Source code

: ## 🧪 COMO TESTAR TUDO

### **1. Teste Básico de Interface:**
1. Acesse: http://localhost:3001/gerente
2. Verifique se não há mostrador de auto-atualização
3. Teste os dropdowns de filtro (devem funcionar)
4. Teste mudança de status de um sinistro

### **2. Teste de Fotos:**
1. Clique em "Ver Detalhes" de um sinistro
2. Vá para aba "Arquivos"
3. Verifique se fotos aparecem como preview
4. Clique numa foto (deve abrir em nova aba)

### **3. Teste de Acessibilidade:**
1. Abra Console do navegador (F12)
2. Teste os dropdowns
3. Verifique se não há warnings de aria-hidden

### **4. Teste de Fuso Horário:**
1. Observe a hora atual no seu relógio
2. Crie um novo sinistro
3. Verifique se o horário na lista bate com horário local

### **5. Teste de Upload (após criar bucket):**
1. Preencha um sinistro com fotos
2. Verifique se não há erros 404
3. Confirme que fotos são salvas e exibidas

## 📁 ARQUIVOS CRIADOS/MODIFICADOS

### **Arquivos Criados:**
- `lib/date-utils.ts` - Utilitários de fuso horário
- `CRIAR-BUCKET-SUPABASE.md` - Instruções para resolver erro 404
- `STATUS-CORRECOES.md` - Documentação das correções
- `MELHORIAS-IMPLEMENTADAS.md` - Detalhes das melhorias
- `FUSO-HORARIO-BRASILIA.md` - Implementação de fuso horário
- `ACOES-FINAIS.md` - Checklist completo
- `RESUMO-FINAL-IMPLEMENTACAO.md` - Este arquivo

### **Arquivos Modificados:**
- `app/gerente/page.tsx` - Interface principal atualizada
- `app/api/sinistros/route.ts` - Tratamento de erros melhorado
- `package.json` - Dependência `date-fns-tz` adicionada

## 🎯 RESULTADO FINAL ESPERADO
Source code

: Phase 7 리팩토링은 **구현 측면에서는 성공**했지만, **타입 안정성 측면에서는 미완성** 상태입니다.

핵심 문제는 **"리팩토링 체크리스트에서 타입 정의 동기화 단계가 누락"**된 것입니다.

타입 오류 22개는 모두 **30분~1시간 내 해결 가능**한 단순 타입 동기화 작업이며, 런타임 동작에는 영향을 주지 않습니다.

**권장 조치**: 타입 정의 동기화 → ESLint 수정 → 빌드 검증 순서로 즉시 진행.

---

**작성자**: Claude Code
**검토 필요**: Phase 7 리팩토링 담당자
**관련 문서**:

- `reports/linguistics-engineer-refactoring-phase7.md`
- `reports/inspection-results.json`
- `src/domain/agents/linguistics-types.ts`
#####
[ACTION ITEM]
Reproduce all the records with each "dropdowns" swapped for "seletores", leaving the rest unchanged.

[WRITTEN SOLUTION]
Source code

: ## 🧪 COMO TESTAR TUDO

### **1. Teste Básico de Interface:**
1. Acesse: http://localhost:3001/gerente
2. Verifique se não há mostrador de auto-atualização
3. Teste os seletores de filtro (devem funcionar)
4. Teste mudança de status de um sinistro

### **2. Teste de Fotos:**
1. Clique em "Ver Detalhes" de um sinistro
2. Vá para aba "Arquivos"
3. Verifique se fotos aparecem como preview
4. Clique numa foto (deve abrir em nova aba)

### **3. Teste de Acessibilidade:**
1. Abra Console do navegador (F12)
2. Teste os seletores
3. Verifique se não há warnings de aria-hidden

### **4. Teste de Fuso Horário:**
1. Observe a hora atual no seu relógio
2. Crie um novo sinistro
3. Verifique se o horário na lista bate com horário local

### **5. Teste de Upload (após criar bucket):**
1. Preencha um sinistro com fotos
2. Verifique se não há erros 404
3. Confirme que fotos são salvas e exibidas

## 📁 ARQUIVOS CRIADOS/MODIFICADOS

### **Arquivos Criados:**
- `lib/date-utils.ts` - Utilitários de fuso horário
- `CRIAR-BUCKET-SUPABASE.md` - Instruções para resolver erro 404
- `STATUS-CORRECOES.md` - Documentação das correções
- `MELHORIAS-IMPLEMENTADAS.md` - Detalhes das melhorias
- `FUSO-HORARIO-BRASILIA.md` - Implementação de fuso horário
- `ACOES-FINAIS.md` - Checklist completo
- `RESUMO-FINAL-IMPLEMENTACAO.md` - Este arquivo

### **Arquivos Modificados:**
- `app/gerente/page.tsx` - Interface principal atualizada
- `app/api/sinistros/route.ts` - Tratamento de erros melhorado
- `package.json` - Dependência `date-fns-tz` adicionada

## 🎯 RESULTADO FINAL ESPERADO
Source code

: Phase 7 리팩토링은 **구현 측면에서는 성공**했지만, **타입 안정성 측면에서는 미완성** 상태입니다.

핵심 문제는 **"리팩토링 체크리스트에서 타입 정의 동기화 단계가 누락"**된 것입니다.

타입 오류 22개는 모두 **30분~1시간 내 해결 가능**한 단순 타입 동기화 작업이며, 런타임 동작에는 영향을 주지 않습니다.

**권장 조치**: 타입 정의 동기화 → ESLint 수정 → 빌드 검증 순서로 즉시 진행.

---

**작성자**: Claude Code
**검토 필요**: Phase 7 리팩토링 담당자
**관련 문서**:

- `reports/linguistics-engineer-refactoring-phase7.md`
- `reports/inspection-results.json`
- `src/domain/agents/linguistics-types.ts`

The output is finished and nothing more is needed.